Because of this, all our emails are going to spam when we try to email from domain2.com because of a domain mismatch.
You should not make that assumption. The idea that you can’t have a different From: (header) domain and MAIL FROM: (envelope sender) domain has always been FUD.
See, standard shared Marketo instances always have that so-called “mismatch”, because you use your corporate domain in the From: while Marketo uses their own domain in the MAIL FROM:. This setup doesn’t cause widespread inboxing issues on its own; if it did, neither Marketo nor its competitors would have any customers.
Your case is somewhat more complex because it sounds like you set up a branded envelope sender. This means you’re using a customer-controlled domain in the MAIL FROM:, like bounces.example.com. You’re correct that you needed to work directly with support to set this up.
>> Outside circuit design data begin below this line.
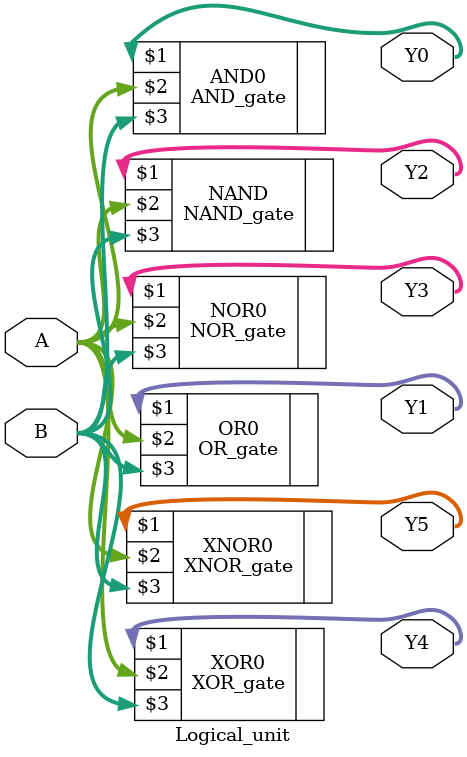
<source format=v>
`timescale 1ns / 1ps


module Logical_unit(
output [7:0]Y0,Y1,Y2,Y3,Y4,Y5,
input [7:0]A,B
    );
    AND_gate AND0(Y0,A,B);
    OR_gate OR0(Y1,A,B);
    NAND_gate NAND(Y2,A,B);
    NOR_gate NOR0(Y3,A,B);
    XOR_gate XOR0(Y4,A,B);
    XNOR_gate XNOR0(Y5,A,B);
    
endmodule

</source>
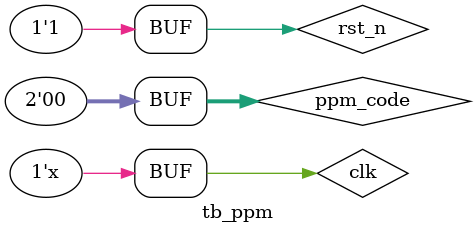
<source format=v>
`timescale 1ns / 1ps

module tb_ppm( );
    reg clk;
    reg rst_n; 
    reg [1:0] ppm_code;
    wire ppm;
    wire ppm_done;
    wire ppm_start;
ppm uut(
    .clk      (clk     )          ,
    .rst_n    (rst_n   )          ,
    .ppm_code (ppm_code)          ,
    .ppm      (ppm     )          , 
    .ppm_done (ppm_done)          ,
    .ppm_start(ppm_start)        
);
always begin #295 clk = ~clk; end

initial begin
    clk = 0;
    rst_n = 0;
    #1180
    rst_n = 1;
    # 590
    ppm_code=2'b00;

end
    
endmodule

</source>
When you have a branded envelope sender (and only when — it’s not necessary with the default setup!) you need to ensure SPF for bounces.example.com includes Marketo’s SPF record. Sometimes people forget/mess up this step and also have a DMARC record that requires strict alignment, while also not signing email properly. There are a number of other ways you can mess up signatures and DMARC records, whether or not you use a branded envelope sender.
Ultimately, we need to know your actual domains, and we need actual snippets of the received email headers. I can also DM you a test email address to send samples to that allows for deeper troubleshooting.